Limits to Growth (MEADOWS, Donella, RANDERS, Jorgen, MEADOWS, Dennis, Chelsea Green, 2004) est une mise à jour, 30 ans après, de l’étude, commandée par le Club de Rome au MIT, qui a affirmé que l’humanité allait rapidement à sa perte, si elle continuait sur la même pente.
De quoi s’agit-il ? C’est un modèle mathématique,
paramétrable, de l’évolution d’un certain nombre de grandeurs :
population, espérance de vie, production de biens, pollution, ressources
naturelles… En jouant sur ses paramètres, on en tire des scénarios d’avenir. Il
ne donne donc pas une prévision, mais fournit un moyen d’aide à la décision.
Dans ces conditions pourquoi a-t-il fait autant de
bruit ? Parce que, 40 ans après, l’évolution du monde ressemble à ce que prévoyait son premier scénario ; or, celui-ci se
termine en « effondrement ».
Baisse brutale de la population mondiale, de son espérance de vie, de la
production de nourriture, etc.
Car notre modèle de développement a un vice : la croissance. Plus
exactement notre obsession de produire toujours plus de biens matériels. Elle
nous pose des problèmes de plus en plus difficiles à résoudre : pollution,
empoisonnement, disparition des ressources naturelles… Pire : cette
croissance est exponentielle : la centrifugeuse va de plus en plus vite. La
résolution de ces questions coûte tellement cher à l’humanité qu’elle n’a plus
les moyens de s’occuper de ce qui est essentiel pour elle : ce qui fait de
l’homme un homme (santé, éducation, épanouissement…). D’où chômage, pauvreté,
déséquilibres physiologiques… auxquels nous cherchons une solution dans
toujours plus de croissance !
On a beau introduire les hypothèses les plus favorables dans
le modèle du MIT, on ne fait que reculer pour mieux sauter. D’ailleurs, il
serait peut-être mieux de sauter tôt que tard : par exemple, un scénario
qui prévoit un surcroît de réserves de ressources naturelles se termine en
crise environnementale. Tout est lié : quand on bouche un trou, cela fuit
ailleurs.
L’économie de marché apparaît comme un système
extraordinairement efficace d’essorage systématique des ressources naturelles
et des pauvres au profit des riches. Ainsi la famille africaine consommait, en
moyenne, 20% de moins en 1997 qu’en 1972. Autre exemple : l’élevage du
poisson. Du fait de la destruction des populations de poissons, par ailleurs
nourriture de beaucoup de pauvres, 30% de ce que consomme l’humanité vient
d’élevages (une catastrophe écologique en eux-mêmes) ; du fait de son
prix, ce poisson va chez le riche. « La
technologie et les marchés servent généralement les segments les plus puissants
de la population ».
Depuis des années nous consommons beaucoup plus que ce que
la terre est capable de renouveler. (À noter qu’à l’époque du livre, seulement
8% de la population mondiale possédait une voiture.) Autrement dit nous
accumulons une sorte de dette écologique, qui croit exponentiellement et que
nous n’avons plus les moyens de payer, puisque pour cela il faudrait les
ressources de plusieurs planètes. Comme ces personnages de bande dessinée, nous
courrons au dessus du vide.
Nous nous dirigeons donc vers des moments difficiles.

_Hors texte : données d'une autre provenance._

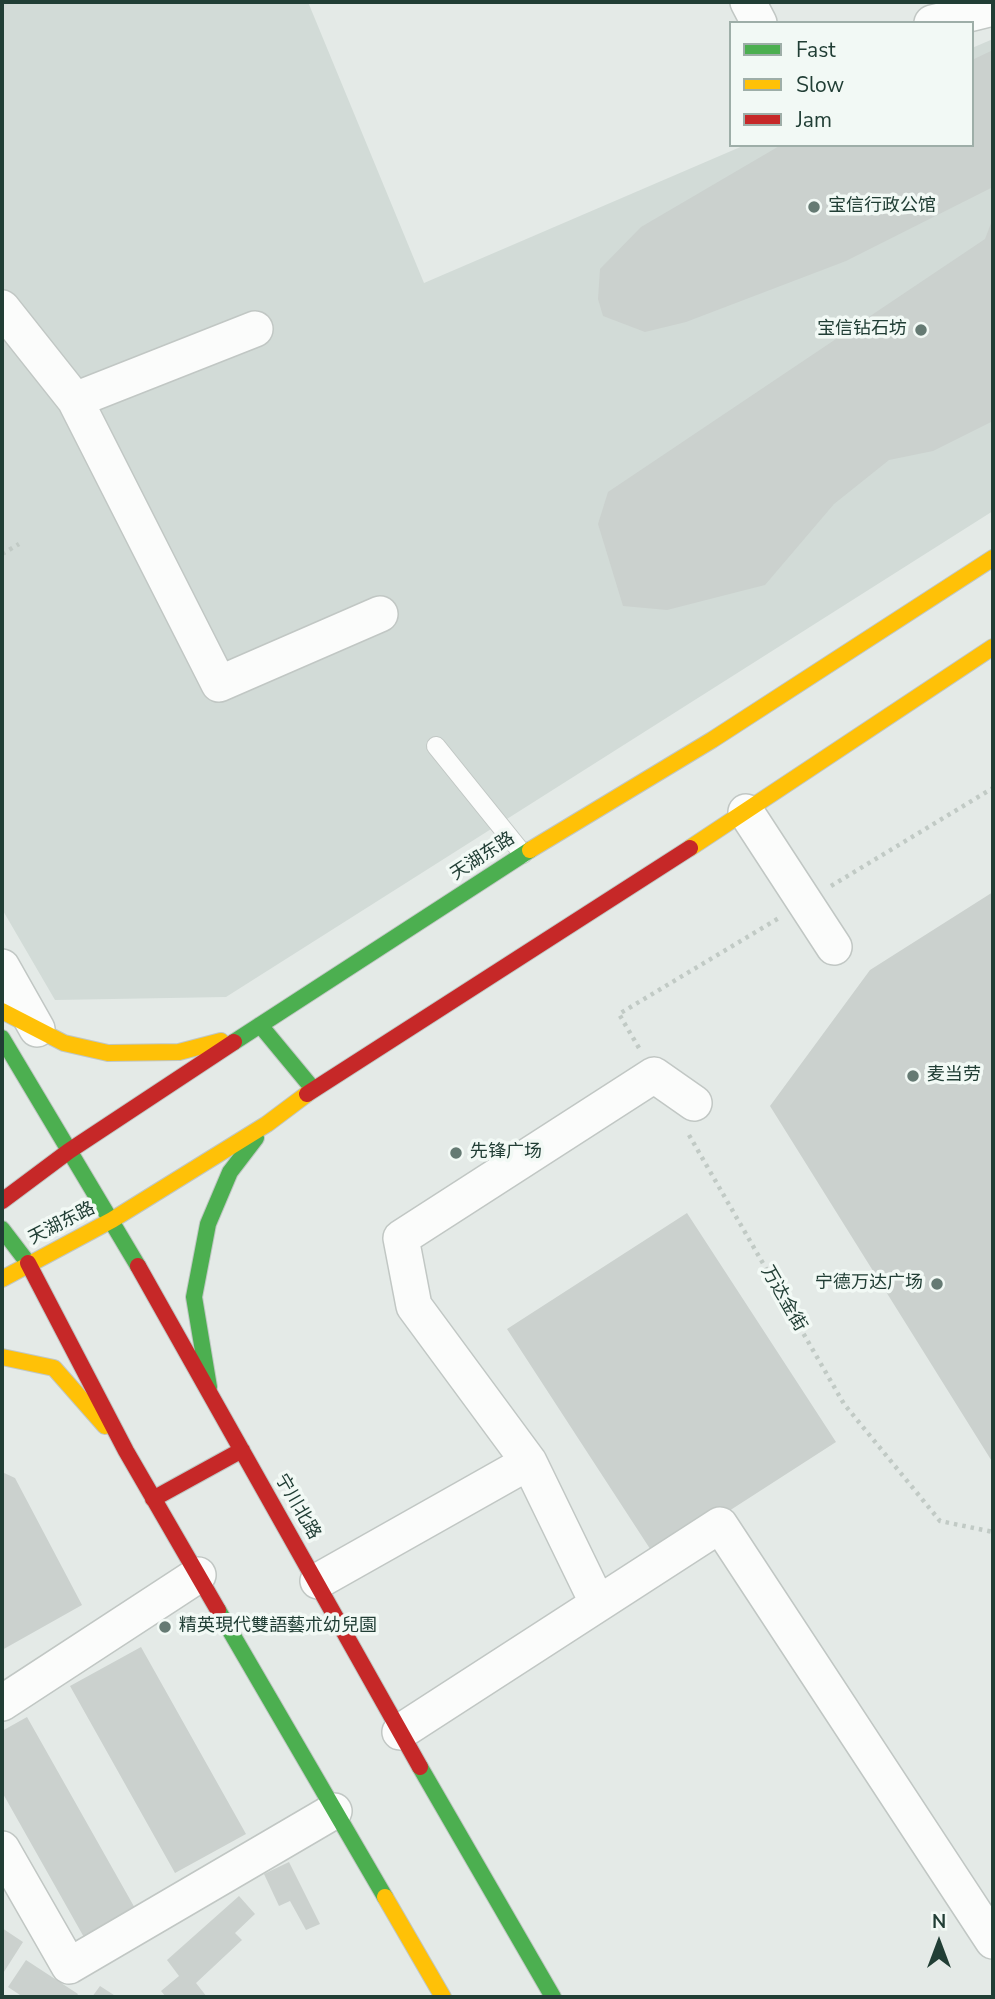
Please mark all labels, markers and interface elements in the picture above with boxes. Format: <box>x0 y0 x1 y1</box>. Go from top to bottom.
legend <box>729 21 974 147</box>
text: Fast <box>796 36 836 64</box>
text: Slow <box>796 71 844 99</box>
text: Jam <box>796 106 832 134</box>
place label: 宝信行政公馆 <box>828 196 936 218</box>
marker: 宝信行政公馆 <box>806 199 822 215</box>
place label: 宝信钻石坊 <box>817 319 907 341</box>
marker: 宝信钻石坊 <box>913 322 929 338</box>
street label: 天湖东路 <box>447 828 519 886</box>
place label: 麦当劳 <box>927 1065 981 1087</box>
marker: 麦当劳 <box>905 1068 921 1084</box>
place label: 先锋广场 <box>470 1142 542 1164</box>
marker: 先锋广场 <box>448 1145 464 1161</box>
street label: 天湖东路 <box>25 1198 99 1250</box>
street label: 万达金街 <box>756 1262 810 1336</box>
place label: 宁德万达广场 <box>815 1273 923 1295</box>
marker: 宁德万达广场 <box>929 1276 945 1292</box>
street label: 宁川北路 <box>270 1470 324 1544</box>
place label: 精英現代雙語藝朮幼兒園 <box>179 1616 377 1638</box>
marker: 精英現代雙語藝朮幼兒園 <box>157 1619 173 1635</box>
north arrow <box>904 1908 974 1978</box>
text: N <box>932 1909 946 1935</box>

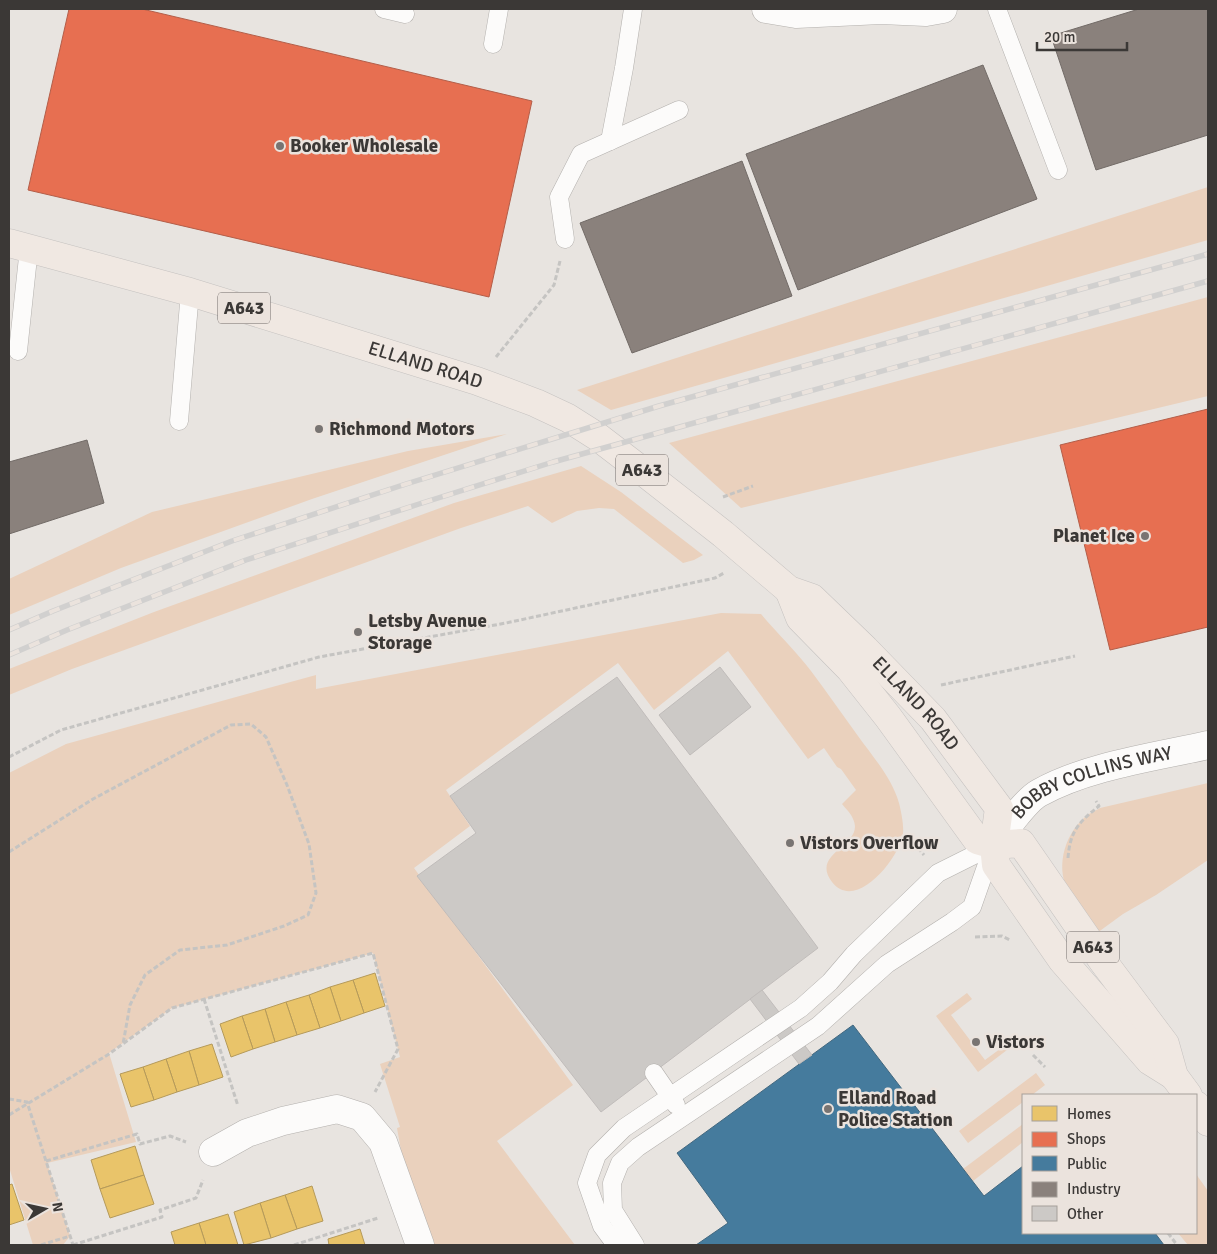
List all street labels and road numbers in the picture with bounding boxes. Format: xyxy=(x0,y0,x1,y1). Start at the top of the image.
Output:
road number: A643 xyxy=(218,292,270,324)
street label: ELLAND ROAD xyxy=(365,336,486,394)
road number: A643 xyxy=(616,454,668,486)
street label: ELLAND ROAD xyxy=(867,652,964,755)
street label: BOBBY COLLINS WAY xyxy=(1006,741,1174,824)
road number: A643 xyxy=(1067,932,1119,962)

Et la terre et l’humanité, s’ils en réchappent, ne seront plus comme avant.
Quoi qu’il arrive, le message central du livre est, me semble-t-il, que nous
devons transformer nos aspirations et notre vision du monde. Nous devons sortir
de l’individualisme, de la concurrence et du court terme. Nous devons
comprendre que notre bonheur ne tient pas à toujours plus de colifichets, mais
à plus d’humanité, de société. C’est ici que se trouve la solution à la
pauvreté, au chômage, et la réponse aux besoins premiers de l’homme.